Surface jumping in a harmonic model of trans-octatetraene: Franck-Condon factors and accepting vibrational modes in S₁→S₀ non-vertical radiationless transition

A phase-space method for finding the accepting modes in a non-vertical radiationless vibronic transition and for recognizing the final state with the largest Franck-Condon factor is applied to a harmonic model of the S₁ → S₀ relaxation in trans-octatetraene. Input required for the analysis includes the energy gap between S₁ and S₀, normal mode frequencies, reduced masses, and eigenvectors (including the Duschinsky rotation matrix), and the molecule equilibrium configurations (bond lengths and angles) in S₁ and S₀. Some of these data are taken from published experimental results and some are calculated in this work. The energy gap of 0.132 au is much larger than the energy of a vertical transition, which is only 0.047 au. The phase-space method gives a closed-form analytic solution for how to divide the excess energy between the accepting modes.
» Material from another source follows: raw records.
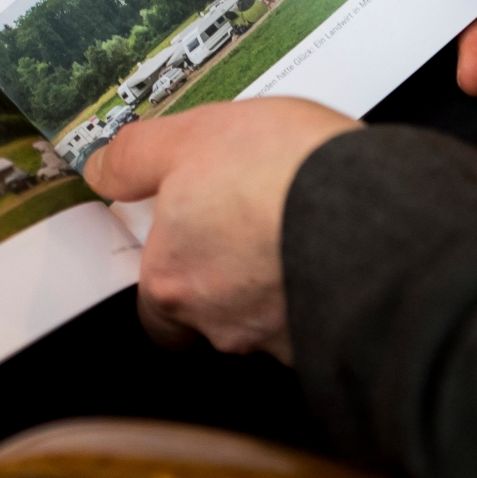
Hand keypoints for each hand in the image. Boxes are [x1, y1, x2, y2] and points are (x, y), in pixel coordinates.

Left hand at [83, 97, 359, 360]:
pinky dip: (322, 290)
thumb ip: (138, 156)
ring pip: (265, 317)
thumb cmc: (282, 176)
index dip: (174, 257)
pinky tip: (339, 248)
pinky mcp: (330, 341)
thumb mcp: (195, 135)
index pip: (154, 293)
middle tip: (254, 222)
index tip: (196, 227)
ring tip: (303, 224)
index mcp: (171, 279)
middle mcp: (217, 323)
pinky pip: (317, 319)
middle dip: (228, 274)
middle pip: (209, 310)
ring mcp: (276, 341)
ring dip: (277, 281)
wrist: (375, 219)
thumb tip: (101, 168)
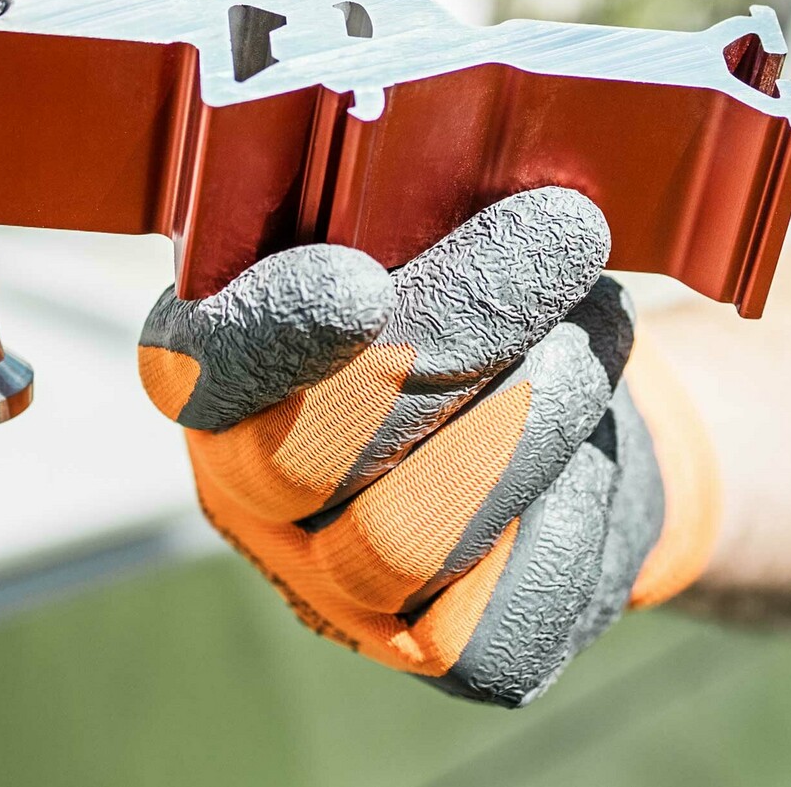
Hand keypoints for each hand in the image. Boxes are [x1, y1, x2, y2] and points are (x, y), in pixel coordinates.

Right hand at [137, 186, 717, 705]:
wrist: (561, 402)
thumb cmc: (465, 278)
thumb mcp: (415, 210)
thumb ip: (396, 188)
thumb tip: (443, 138)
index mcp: (208, 369)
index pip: (196, 367)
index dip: (269, 334)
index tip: (358, 281)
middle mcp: (245, 490)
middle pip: (317, 447)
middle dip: (456, 329)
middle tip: (563, 234)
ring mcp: (334, 588)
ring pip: (412, 535)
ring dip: (528, 416)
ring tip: (590, 334)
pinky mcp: (444, 651)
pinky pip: (505, 609)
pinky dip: (570, 501)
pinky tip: (594, 434)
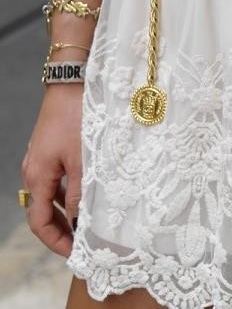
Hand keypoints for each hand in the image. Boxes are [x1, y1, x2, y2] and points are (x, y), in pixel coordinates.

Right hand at [20, 83, 83, 256]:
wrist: (74, 83)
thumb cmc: (79, 118)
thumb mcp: (84, 161)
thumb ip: (82, 194)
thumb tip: (81, 224)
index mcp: (37, 176)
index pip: (39, 221)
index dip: (56, 241)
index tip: (75, 254)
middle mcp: (35, 171)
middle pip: (43, 211)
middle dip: (62, 231)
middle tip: (85, 244)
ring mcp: (43, 160)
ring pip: (52, 196)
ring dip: (68, 213)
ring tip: (91, 224)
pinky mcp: (54, 150)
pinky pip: (59, 181)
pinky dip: (71, 194)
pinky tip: (91, 197)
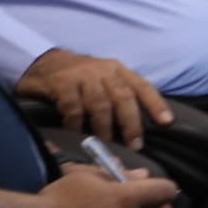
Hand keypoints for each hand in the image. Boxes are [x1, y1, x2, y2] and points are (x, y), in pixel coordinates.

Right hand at [19, 48, 173, 148]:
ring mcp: (82, 76)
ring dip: (105, 128)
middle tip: (135, 145)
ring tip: (107, 145)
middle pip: (124, 97)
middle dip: (131, 123)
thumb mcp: (102, 80)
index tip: (167, 123)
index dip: (156, 104)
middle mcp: (103, 70)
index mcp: (117, 70)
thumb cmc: (77, 78)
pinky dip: (77, 125)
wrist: (40, 62)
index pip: (142, 86)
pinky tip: (76, 134)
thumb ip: (118, 95)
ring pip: (101, 104)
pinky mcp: (61, 83)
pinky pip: (73, 108)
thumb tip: (138, 127)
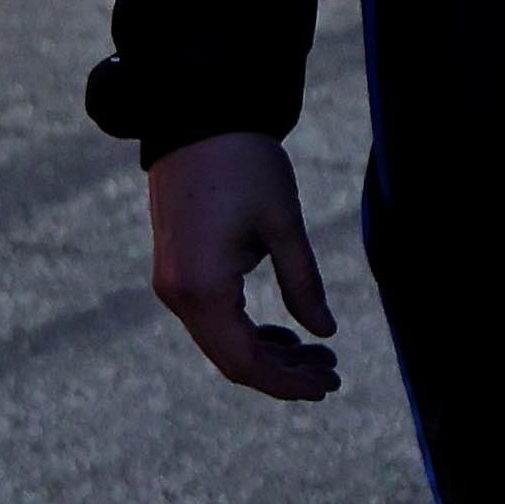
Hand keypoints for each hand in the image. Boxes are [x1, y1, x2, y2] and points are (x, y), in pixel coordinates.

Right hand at [144, 133, 342, 401]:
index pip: (246, 362)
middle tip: (332, 373)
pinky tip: (284, 333)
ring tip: (317, 355)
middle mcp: (178, 295)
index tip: (329, 386)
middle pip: (231, 360)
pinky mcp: (176, 269)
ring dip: (268, 354)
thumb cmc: (243, 164)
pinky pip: (212, 318)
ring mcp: (172, 284)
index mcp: (203, 289)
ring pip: (221, 342)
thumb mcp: (284, 224)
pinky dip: (247, 331)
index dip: (288, 384)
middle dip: (282, 374)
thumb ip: (304, 283)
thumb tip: (325, 333)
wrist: (194, 117)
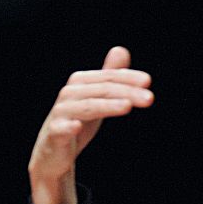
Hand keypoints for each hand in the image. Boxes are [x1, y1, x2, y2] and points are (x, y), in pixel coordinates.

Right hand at [27, 46, 153, 203]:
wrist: (53, 152)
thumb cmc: (77, 121)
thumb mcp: (97, 98)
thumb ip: (109, 76)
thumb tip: (121, 50)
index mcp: (80, 82)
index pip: (108, 77)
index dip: (128, 78)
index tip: (148, 82)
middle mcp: (69, 94)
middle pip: (102, 90)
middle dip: (126, 92)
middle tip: (149, 98)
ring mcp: (61, 113)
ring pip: (87, 107)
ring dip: (107, 106)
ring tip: (127, 106)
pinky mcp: (54, 133)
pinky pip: (61, 128)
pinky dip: (68, 126)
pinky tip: (77, 126)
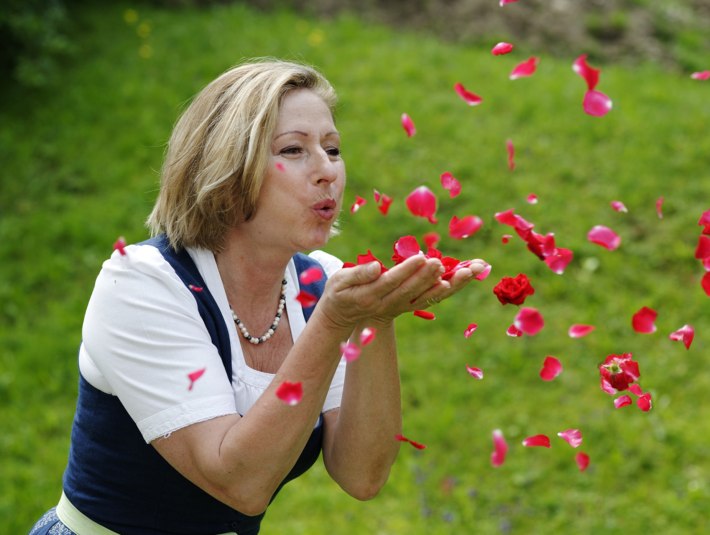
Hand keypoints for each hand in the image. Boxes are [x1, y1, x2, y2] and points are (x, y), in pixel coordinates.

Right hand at [317, 255, 487, 327]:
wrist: (344, 316)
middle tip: (445, 261)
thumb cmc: (339, 292)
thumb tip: (375, 267)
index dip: (408, 270)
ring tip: (471, 271)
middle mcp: (389, 304)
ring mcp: (401, 307)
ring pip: (429, 296)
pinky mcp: (409, 306)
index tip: (422, 257)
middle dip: (430, 275)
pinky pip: (431, 299)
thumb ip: (357, 275)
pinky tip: (463, 278)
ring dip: (451, 284)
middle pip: (414, 290)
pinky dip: (447, 290)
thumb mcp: (339, 282)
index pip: (392, 281)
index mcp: (371, 295)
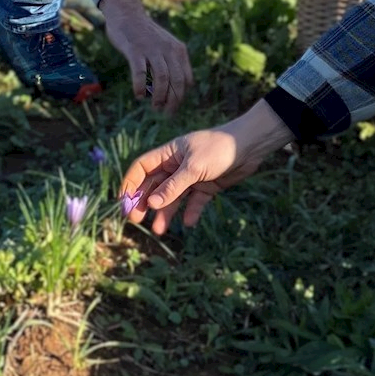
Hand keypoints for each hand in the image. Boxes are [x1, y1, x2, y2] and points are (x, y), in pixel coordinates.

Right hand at [97, 0, 193, 113]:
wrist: (127, 13)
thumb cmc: (145, 35)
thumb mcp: (165, 45)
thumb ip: (172, 62)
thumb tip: (174, 88)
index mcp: (179, 50)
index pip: (186, 79)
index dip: (181, 96)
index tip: (173, 106)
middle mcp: (169, 49)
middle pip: (177, 81)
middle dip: (174, 101)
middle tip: (167, 113)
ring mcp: (152, 49)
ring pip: (162, 79)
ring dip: (160, 97)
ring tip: (155, 107)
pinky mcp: (135, 50)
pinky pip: (141, 72)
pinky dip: (141, 87)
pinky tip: (139, 96)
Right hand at [121, 101, 293, 233]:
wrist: (251, 145)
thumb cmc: (219, 148)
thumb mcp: (193, 167)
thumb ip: (173, 187)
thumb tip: (151, 204)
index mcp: (169, 154)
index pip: (141, 168)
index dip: (130, 184)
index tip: (124, 203)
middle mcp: (177, 166)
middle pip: (154, 186)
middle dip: (145, 203)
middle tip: (137, 221)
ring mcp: (192, 177)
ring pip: (173, 197)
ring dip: (166, 212)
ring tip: (160, 230)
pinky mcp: (207, 186)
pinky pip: (194, 202)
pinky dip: (191, 212)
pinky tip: (189, 223)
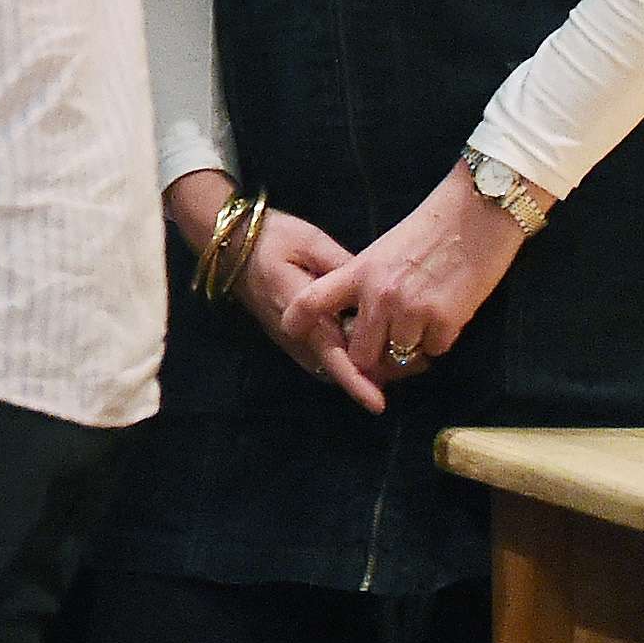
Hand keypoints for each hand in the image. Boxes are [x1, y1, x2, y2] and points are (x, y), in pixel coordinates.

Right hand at [170, 169, 380, 407]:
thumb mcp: (311, 243)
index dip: (355, 381)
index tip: (378, 404)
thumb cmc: (269, 238)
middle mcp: (293, 334)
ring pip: (329, 366)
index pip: (331, 355)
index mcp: (299, 311)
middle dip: (374, 374)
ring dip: (362, 368)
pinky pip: (321, 357)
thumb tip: (380, 291)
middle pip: (336, 368)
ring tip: (401, 356)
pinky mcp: (287, 334)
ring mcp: (288, 337)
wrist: (227, 241)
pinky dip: (346, 358)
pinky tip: (369, 343)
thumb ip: (345, 268)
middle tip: (416, 362)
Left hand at [299, 171, 530, 403]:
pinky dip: (436, 343)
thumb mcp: (383, 250)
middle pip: (359, 353)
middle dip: (369, 359)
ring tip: (418, 331)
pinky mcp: (445, 322)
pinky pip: (433, 352)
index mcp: (358, 272)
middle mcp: (379, 295)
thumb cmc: (431, 229)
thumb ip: (365, 282)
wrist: (476, 215)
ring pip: (398, 359)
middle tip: (381, 353)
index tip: (292, 332)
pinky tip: (444, 320)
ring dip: (406, 353)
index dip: (296, 321)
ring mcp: (412, 311)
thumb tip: (357, 318)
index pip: (312, 301)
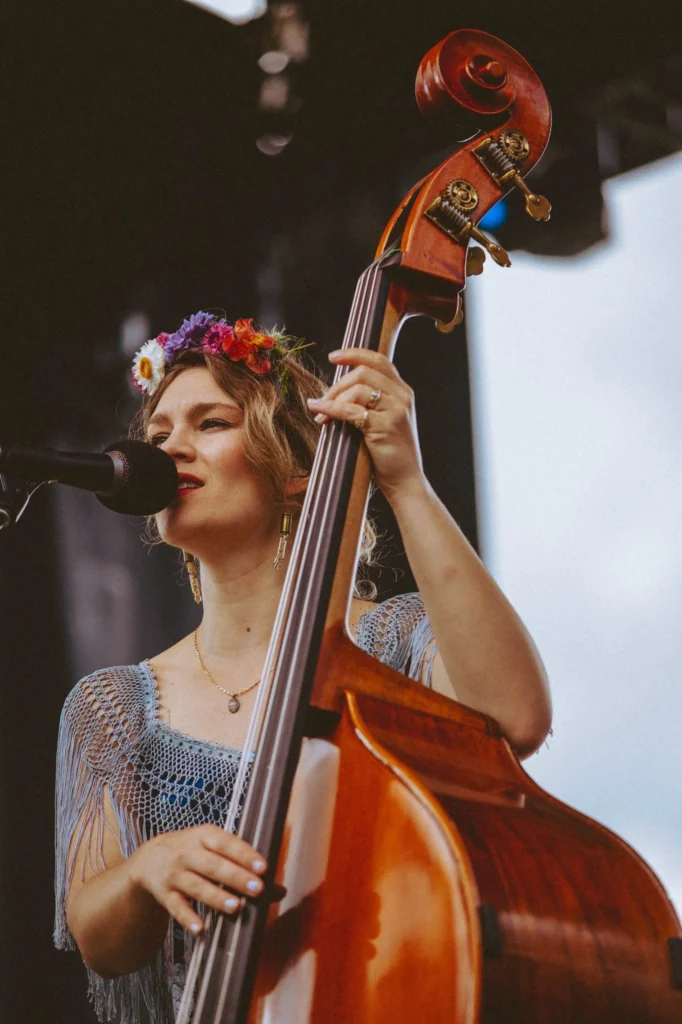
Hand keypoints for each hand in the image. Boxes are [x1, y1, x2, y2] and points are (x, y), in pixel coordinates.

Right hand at [128, 824, 268, 933]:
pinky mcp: (164, 894)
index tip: (263, 867)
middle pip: (213, 866)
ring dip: (215, 897)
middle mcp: (187, 853)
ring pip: (196, 887)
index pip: (226, 843)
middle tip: (257, 889)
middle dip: (235, 877)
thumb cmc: (193, 851)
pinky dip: (187, 918)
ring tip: (235, 907)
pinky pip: (176, 907)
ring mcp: (174, 874)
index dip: (244, 854)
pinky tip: (200, 928)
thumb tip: (280, 890)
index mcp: (204, 836)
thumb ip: (244, 865)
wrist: (149, 858)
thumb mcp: (214, 848)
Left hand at [307, 349, 424, 500]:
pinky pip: (351, 410)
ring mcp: (396, 410)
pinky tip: (319, 412)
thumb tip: (339, 389)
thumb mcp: (385, 420)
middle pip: (363, 372)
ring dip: (334, 398)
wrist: (405, 480)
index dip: (354, 354)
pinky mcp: (385, 426)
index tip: (333, 357)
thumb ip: (371, 401)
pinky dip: (330, 409)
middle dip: (338, 383)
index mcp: (403, 391)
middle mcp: (402, 396)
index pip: (378, 360)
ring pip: (357, 388)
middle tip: (323, 399)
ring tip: (322, 414)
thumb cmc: (389, 453)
The final distribution includes a large excitation of the two CH₂ end groups, where the motion of the two hydrogen atoms within each quasilocal CH₂ group is antisymmetric; a symmetric stretch of the two central C-H bonds of the molecule; and small totally symmetric bending of the whole molecule. Comparison of Franck-Condon factors (exact within the harmonic model) of the final state obtained by the phase-space analysis and of other similar isoenergetic states shows that the phase-space method indeed chooses the most probable final energy distribution. Possible modifications of these results due to anharmonic effects are discussed.